Why do we need to recover elders
We live in a world of reduction, while being told that we have unlimited possibility.
We are limited to one or two routes to truth (scientific and reason) while denying the other two vital routes of imagination and intuition.
We are increasingly limited to our access of perspective by those who control the public media space and with AI it may get much worse.
We have lost transcendence and mystery.
We have devalued myth to being something that isn’t real.
We have over-prioritised the Left Hemisphere of the brain and its dominance in all aspects of society and lost connection and the vital role of the Right Hemisphere.
We have become fixated on individualism and consumerism and lost connection with community and contribution.
We have become swallowed up in short termism and lost connection with legacy and our impact on the next seven generations.
We have become obsessed with measuring everything as the sole mark of whether it is true and reliable and lost sight of what is equally true and reliable but not easily measurable.
We fixate on the ‘I’ and have lost the ‘Thou’
Everything has become a ‘thing’, an it, an I, something to control rather than have relationship with.
Most people agree we live in a crisis of meaning and we have forsaken the tools to discover it.

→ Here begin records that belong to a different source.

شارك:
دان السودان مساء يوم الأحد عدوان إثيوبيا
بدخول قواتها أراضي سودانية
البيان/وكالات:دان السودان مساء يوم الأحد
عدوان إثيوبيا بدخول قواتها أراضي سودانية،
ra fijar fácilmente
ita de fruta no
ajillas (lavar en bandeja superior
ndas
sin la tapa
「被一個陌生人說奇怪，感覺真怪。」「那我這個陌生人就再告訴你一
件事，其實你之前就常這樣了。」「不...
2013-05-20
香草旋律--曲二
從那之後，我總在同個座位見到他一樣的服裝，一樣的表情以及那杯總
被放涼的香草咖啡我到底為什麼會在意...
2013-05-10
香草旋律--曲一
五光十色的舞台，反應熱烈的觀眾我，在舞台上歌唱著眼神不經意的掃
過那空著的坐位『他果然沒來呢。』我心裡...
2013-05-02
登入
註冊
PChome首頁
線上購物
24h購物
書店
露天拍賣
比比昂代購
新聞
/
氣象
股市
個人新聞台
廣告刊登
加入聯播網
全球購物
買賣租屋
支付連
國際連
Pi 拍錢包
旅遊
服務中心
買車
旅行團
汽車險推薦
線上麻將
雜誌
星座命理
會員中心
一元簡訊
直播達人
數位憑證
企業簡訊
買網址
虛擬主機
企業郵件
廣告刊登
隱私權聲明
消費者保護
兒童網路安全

What we all share in common is our humanity and yet we have little sense of what it means to be human and how to help each other to be the best humans we can be, for both the benefit of the ecosystem we are interdependent with and each other, who we are also interdependent with. Jonathan Glovers book Humanity[1]highlights that the 20th century was the most brutal in human history, so the idea that we are evolving into better people is questionable. In many instances we know what to do but lack the political, moral and organisational leadership to act. (We know what a crisis is and how to act in a crisis, but we don’t treat the climate crisis as a crisis).
Capitalism has moved the original idea of the economy as a mutually beneficial household (Gk. oikos) into an ism that seems to be separated from social equality and justice.
Aging has become about retirement.
Aspiring youth is about accumulation and status.
Fragmentation of the basic units of community have been instrumental in leading to epidemic levels of mental health challenges.
A breaking down and collapse of social and eco systems seems to increase.
Hope for the future is now fragile in the minds of many young people.
We desperately need to recover the elders!